■ What the exercise asks ■
Only lines containing the word "type" belong in the answer; copy each one from the records.
——
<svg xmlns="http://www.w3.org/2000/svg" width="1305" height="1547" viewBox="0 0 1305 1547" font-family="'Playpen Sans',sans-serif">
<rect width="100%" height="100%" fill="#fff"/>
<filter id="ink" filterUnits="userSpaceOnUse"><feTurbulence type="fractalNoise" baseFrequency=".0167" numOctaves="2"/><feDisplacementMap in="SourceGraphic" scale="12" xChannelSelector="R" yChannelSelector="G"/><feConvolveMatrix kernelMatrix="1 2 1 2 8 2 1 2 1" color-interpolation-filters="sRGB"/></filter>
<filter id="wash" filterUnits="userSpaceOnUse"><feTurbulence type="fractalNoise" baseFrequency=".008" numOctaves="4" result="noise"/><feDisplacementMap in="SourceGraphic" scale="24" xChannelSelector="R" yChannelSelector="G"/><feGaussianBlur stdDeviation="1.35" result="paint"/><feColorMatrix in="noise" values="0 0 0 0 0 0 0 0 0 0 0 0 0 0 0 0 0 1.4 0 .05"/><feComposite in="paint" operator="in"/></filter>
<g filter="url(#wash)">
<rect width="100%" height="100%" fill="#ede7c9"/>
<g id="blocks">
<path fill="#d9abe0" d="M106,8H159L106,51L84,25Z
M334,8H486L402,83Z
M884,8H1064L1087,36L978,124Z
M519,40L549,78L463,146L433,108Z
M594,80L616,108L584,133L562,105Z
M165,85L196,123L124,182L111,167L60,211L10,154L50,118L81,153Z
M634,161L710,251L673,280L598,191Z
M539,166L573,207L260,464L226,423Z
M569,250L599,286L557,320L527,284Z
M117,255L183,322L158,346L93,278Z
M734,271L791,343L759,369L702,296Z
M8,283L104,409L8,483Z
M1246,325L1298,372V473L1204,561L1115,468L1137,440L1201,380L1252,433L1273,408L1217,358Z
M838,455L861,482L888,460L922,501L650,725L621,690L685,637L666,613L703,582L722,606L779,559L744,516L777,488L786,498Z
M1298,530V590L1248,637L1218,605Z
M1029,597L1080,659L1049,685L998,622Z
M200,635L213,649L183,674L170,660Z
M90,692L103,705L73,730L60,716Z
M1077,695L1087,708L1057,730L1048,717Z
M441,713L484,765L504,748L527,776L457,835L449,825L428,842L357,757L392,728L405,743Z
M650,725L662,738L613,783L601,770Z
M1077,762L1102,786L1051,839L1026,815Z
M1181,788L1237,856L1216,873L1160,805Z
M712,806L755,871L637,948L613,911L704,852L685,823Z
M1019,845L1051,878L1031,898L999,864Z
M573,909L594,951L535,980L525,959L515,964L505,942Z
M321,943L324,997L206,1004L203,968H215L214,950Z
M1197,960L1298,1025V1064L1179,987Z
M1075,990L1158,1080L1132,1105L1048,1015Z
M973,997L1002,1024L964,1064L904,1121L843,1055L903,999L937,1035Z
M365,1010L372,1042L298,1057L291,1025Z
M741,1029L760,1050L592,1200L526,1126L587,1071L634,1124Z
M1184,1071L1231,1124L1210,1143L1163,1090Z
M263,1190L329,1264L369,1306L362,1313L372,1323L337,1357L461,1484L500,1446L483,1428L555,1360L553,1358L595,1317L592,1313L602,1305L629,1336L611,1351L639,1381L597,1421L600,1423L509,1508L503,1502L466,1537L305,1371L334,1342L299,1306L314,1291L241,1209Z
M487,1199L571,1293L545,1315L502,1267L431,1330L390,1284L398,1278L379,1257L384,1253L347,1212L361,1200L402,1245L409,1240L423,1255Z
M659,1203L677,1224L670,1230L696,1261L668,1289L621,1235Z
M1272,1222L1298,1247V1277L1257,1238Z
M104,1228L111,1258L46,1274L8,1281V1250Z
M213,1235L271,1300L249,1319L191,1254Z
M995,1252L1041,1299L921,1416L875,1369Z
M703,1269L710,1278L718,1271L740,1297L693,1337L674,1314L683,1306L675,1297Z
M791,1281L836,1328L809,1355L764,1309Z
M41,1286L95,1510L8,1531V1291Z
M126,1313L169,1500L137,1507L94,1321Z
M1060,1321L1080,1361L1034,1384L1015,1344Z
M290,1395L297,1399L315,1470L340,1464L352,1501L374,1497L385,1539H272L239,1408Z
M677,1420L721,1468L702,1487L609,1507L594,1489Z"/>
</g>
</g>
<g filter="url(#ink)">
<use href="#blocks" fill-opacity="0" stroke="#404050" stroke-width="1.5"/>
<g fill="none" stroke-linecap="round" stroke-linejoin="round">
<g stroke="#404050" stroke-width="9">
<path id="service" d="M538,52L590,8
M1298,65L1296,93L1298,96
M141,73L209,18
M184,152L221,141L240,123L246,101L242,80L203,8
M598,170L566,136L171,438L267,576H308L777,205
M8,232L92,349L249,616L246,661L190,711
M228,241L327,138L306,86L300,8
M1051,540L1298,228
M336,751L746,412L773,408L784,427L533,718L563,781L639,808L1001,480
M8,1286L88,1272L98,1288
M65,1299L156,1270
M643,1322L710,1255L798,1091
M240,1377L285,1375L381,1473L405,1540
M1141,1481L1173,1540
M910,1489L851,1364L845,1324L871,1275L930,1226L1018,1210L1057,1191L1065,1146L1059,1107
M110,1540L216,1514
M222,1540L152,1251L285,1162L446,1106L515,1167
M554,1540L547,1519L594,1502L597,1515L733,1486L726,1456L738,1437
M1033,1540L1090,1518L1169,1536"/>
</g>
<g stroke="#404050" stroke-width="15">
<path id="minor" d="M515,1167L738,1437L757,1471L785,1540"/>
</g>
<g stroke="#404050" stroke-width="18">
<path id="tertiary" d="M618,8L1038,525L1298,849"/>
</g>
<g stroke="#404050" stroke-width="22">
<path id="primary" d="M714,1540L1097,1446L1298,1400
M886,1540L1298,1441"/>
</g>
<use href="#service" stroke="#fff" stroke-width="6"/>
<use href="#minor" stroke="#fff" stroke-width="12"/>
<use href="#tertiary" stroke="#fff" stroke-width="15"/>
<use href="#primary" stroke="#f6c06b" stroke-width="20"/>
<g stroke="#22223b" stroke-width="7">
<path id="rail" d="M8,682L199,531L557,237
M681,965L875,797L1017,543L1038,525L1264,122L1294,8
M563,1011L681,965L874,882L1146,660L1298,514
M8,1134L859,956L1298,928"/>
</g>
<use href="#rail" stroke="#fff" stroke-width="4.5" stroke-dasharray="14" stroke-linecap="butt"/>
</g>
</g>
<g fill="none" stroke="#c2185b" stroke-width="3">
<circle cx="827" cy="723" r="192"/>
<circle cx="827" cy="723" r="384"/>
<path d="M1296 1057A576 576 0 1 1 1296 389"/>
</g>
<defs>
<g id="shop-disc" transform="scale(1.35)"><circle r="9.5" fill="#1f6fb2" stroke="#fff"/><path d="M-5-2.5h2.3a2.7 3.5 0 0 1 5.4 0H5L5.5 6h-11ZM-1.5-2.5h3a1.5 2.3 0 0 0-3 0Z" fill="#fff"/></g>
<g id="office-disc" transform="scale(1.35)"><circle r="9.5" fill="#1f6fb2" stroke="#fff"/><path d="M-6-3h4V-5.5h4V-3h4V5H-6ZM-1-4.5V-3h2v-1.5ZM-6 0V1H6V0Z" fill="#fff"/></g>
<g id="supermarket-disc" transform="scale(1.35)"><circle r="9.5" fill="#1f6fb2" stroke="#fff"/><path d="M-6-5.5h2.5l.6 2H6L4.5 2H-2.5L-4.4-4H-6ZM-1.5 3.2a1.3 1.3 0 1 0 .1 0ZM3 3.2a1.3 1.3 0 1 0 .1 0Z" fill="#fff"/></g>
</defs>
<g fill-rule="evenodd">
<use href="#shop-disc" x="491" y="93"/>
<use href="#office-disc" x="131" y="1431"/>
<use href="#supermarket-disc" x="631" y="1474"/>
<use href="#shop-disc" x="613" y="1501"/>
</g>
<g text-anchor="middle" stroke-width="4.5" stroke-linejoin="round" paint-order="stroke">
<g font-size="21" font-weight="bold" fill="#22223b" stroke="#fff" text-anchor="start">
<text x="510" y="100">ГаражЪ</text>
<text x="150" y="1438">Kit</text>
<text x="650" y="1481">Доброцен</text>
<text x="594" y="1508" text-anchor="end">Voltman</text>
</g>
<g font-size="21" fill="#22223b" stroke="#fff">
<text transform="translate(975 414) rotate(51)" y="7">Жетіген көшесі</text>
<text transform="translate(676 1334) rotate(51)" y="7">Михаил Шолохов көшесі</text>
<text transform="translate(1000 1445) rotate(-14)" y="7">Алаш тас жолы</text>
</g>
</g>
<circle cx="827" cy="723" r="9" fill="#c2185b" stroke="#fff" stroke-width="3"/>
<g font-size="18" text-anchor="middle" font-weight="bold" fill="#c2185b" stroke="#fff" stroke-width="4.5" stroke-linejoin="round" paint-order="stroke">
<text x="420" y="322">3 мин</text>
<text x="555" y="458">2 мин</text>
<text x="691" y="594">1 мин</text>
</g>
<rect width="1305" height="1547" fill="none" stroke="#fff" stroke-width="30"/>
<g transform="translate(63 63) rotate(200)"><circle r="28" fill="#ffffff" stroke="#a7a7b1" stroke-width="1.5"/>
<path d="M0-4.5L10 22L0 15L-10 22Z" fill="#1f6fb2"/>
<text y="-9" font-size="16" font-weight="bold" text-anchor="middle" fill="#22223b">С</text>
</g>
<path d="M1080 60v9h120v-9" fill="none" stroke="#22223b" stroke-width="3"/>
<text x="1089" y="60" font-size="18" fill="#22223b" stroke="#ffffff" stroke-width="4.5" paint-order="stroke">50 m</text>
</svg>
——
■ Result for this task ■
<filter id="ink" filterUnits="userSpaceOnUse"><feTurbulence type="fractalNoise" baseFrequency=".0167" numOctaves="2"/><feDisplacementMap in="SourceGraphic" scale="12" xChannelSelector="R" yChannelSelector="G"/><feConvolveMatrix kernelMatrix="1 2 1 2 8 2 1 2 1" color-interpolation-filters="sRGB"/></filter>
<filter id="wash" filterUnits="userSpaceOnUse"><feTurbulence type="fractalNoise" baseFrequency=".008" numOctaves="4" result="noise"/><feDisplacementMap in="SourceGraphic" scale="24" xChannelSelector="R" yChannelSelector="G"/><feGaussianBlur stdDeviation="1.35" result="paint"/><feColorMatrix in="noise" values="0 0 0 0 0 0 0 0 0 0 0 0 0 0 0 0 0 1.4 0 .05"/><feComposite in="paint" operator="in"/></filter>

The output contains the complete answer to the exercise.